** Opening SELECTED EXTRACT block **
The Electro-Physiologist, Part 2

When I last left you at the end of “My Date With The Electro-Physiologist, Part 1”, I had thrown out the idea that I was having a “helmet fire” as they were rolling me out of my cubicle and down the L-O-N-G hallway to the elevator.

For those of you who are have a difficult time comprehending the concept of having a “helmet fire”, I will try to help you understand that concept of feeling.  A “helmet fire” has no conscience or internal clock, it can happen at any time, at any place!  But my “helmet fire” was occurring on the gurney, on the L-O-N-G hallway to the elevators.  It was happening as I was leaving my family and friends for, what I perceived, could be the very last time!  The fear of the unknown that lay ahead of me at the end of the gurney ride, the thought that something could happen during the four hour procedure of probing my heart, a heart attack, a stroke, and the worse side effect of this procedure……death, was causing my emotions and my intellectual thoughts to call each other out and begin an “old fashioned, blue collar, bar fight” inside my head!  It was  totally out of control!  That my friends, is just one example of what a “helmet fire” might be or feel like inside your brain!
** Closing SELECTED EXTRACT block **
** Opening EXTRACTED RECORDS block **
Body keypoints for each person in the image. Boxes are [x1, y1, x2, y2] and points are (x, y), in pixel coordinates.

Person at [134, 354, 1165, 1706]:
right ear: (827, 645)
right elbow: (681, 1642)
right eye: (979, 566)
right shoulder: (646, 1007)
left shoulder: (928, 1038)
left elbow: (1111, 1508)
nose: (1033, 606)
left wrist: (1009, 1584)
** Closing EXTRACTED RECORDS block **
** Opening EXTRACTED RECORDS block **
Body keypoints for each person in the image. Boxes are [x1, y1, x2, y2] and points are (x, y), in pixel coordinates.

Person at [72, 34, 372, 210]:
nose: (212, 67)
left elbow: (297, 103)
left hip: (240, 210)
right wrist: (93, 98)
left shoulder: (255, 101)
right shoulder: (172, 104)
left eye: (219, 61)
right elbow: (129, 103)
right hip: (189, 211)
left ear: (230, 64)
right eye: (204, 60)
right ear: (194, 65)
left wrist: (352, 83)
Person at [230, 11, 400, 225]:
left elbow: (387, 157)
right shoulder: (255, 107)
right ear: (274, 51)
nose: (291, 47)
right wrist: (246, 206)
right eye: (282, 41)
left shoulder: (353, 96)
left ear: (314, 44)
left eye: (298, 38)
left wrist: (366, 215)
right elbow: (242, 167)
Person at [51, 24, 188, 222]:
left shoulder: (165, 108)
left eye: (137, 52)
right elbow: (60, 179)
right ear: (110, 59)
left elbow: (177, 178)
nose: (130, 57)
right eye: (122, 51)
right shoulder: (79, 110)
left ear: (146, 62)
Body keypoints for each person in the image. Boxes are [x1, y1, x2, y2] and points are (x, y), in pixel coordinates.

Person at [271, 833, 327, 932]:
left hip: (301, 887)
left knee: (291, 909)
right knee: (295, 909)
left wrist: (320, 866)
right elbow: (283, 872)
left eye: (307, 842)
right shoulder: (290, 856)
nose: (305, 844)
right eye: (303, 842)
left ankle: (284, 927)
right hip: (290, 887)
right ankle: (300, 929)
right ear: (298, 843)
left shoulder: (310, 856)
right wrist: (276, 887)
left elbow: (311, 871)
** Closing EXTRACTED RECORDS block **
▶ TASK TO COMPLETE:
Continue the heart-procedure story from its final sentence, keeping the same first-person voice.

▶ RESULT:
However, by the time I had gotten into the surgery room, the “helmet fire police” had arrived inside my heard and arrested all those involved in the “helmet fire” and carted them off in the “paddywagon”!   But now the fear of the unknown had taken over and things got real serious.  The surgery nurses, both men, had arrived in the room.  Their first point of business was to gather up all the patches, probes, and the electrical connectors that was going to be used in this highly computerized and electrical exploration expedition into the sanctuary I call my heart.

It took them more than 30 minutes to put the required patches on my chest and back in the appropriate places, place the probes in the designated areas fore and aft, and then attach all the wires that would provide the vital information to the many computer screens that were above the surgery table.  During this “hook up” process  the nurses obviously noticed that I was shaking in my boots, even though the only thing that I had on was that “designer gown” I described in Part 1.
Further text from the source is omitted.